C’est en août dernier que l’éditeur suisse Pierre-Marcel Favre apprit que la Côte d’Ivoire souhaitait lui rendre hommage et le décorer de l’Ordre du Commandeur de l’Ordre national.

Une distinction qui vise à le remercier pour tout ce qu’il a entrepris en faveur de l’édition et des auteurs africains, en créant entre autres, en 2004, le Salon africain du livre de Genève, depuis lors partie intégrante de ce même Salon international du livre, de la presse et de la culture, qu’il mit sur pied en 1987. Lorsqu’il prit connaissance de la volonté des autorités ivoiriennes de lui rendre hommage – après que la France l’ait fait à plusieurs reprises - la psychose Ebola battait déjà son plein. Fallait-il dès lors renoncer à se rendre sur place, même si aucun cas n’avait été déclaré en Côte d’Ivoire ? C’était mal connaître Pierre-Marcel Favre, qui, aussitôt, informe ses amis de l’honneur qui l’attend du côté d’Abidjan et les invite à être du voyage.
Nous fûmes finalement une vingtaine – amis, parents, journalistes, éditeurs - à l’accompagner dans cette belle aventure. Et le 10 octobre dernier, dans le quartier résidentiel de Cocody, Pierre-Marcel Favre recevait la plus haute distinction ivoirienne, remise par la Grande Chancelière Henriette Dagri Diabaté, personnalité politique de premier plan, proche du président Alassane Ouattara, au cours d’une cérémonie haute en couleurs. Dans le discours élogieux rendant hommage à l’éditeur lausannois, l’ex-ministre de la justice et de la culture s’est réjouie de le voir accompagné par une délégation d’une vingtaine de personnes, qui n’avaient pas craint, « par ce temps d’Ebola », de se rendre dans une Afrique de l’Ouest désormais mise à l’index, tous pays confondus.

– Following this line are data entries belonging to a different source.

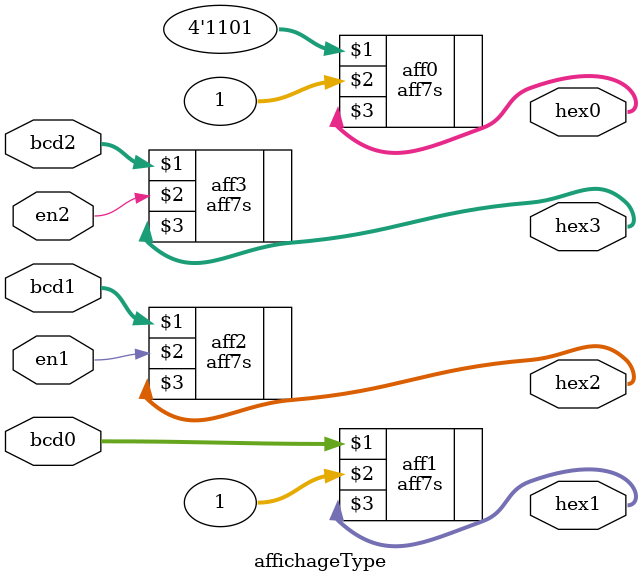
<source format=v>
module affichageType(bcd0, bcd1, bcd2, en1, en2, hex0, hex1, hex2, hex3);

input[3:0] bcd0, bcd1, bcd2;
input en1, en2;
output[3:0] hex0, hex1, hex2, hex3;

aff7s aff0(4'hD, 1, hex0); // 13 pour "d"
aff7s aff1(bcd0, 1, hex1); // Toujours allumé
aff7s aff2(bcd1, en1, hex2);
aff7s aff3(bcd2, en2, hex3);

endmodule

</source>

C’est qu’en Côte d’Ivoire, comme dans le reste de l’Afrique de l’Ouest, l’épidémie est prise au sérieux, et la psychose gagne du terrain. Les comportements changent, les gens hésitent à se saluer en se donnant force accolade, on ne mange plus de viande de brousse, arrosée de bière Castel. De nombreuses conférences ou foires régionales et internationales ont été annulées. Le Sénégal, qui vient officiellement d’être sorti par l’OMS de la liste des pays touchés par l’épidémie, espère que les touristes vont revenir, après une baisse drastique des réservations ; et qu’aucun cas ne se déclarera avant le Sommet de la francophonie qui doit se tenir à Dakar fin novembre.
Les compétitions sportives ne sont pas épargnées. Au Burkina Faso par exemple, le Tour du Faso, grand rendez-vous du cyclisme sur le continent africain, qui devait avoir lieu du 23 octobre au 2 novembre, a été annulé, Ebola oblige, même si sur les huit pays engagés dans la compétition, aucun n’est touché par le virus. C’est dire si les enjeux économiques sont importants. Et si chaque pays déploie d’importants moyens pour éviter d’être touché par le fléau.
Dès la sortie de l’aéroport international Félix Houphouët-Boigny à Abidjan, nous avons senti pulser la lutte contre Ebola. Ce sont tout d’abord des agents de santé, qui ont accueilli les voyageurs dans ces combinaisons intégrales en plastique blanc, bien connues désormais, munis d’un pistolet laser pour mesurer la température. Puis de nombreux panneaux mettent un peu partout en garde contre l’épidémie. Dans tous les restaurants où nous avons fait halte, nous avons été priés de nous laver préventivement les mains, avec une lotion antiseptique.
De retour en Suisse, l’éditeur Pierre-Marcel Favre ne regrette pas un seul instant de s’être rendu en Côte d’Ivoire, malgré la psychose Ebola qui plombe l’Afrique de l’Ouest. Et pas non plus les personnes qui l’ont accompagné, même si l’une d’elle a été mise en quarantaine par sa propre famille, par précaution. Avec l’humour qui le caractérise, le fondateur du Salon du livre de Genève a envoyé à ses amis un dessin de presse, montrant les Américains paniqués par un ou deux cas d’Ebola identifiés sur leur territoire, alors qu’ils meurent par dizaines de milliers d’obésité, de malbouffe et d’alcoolisme.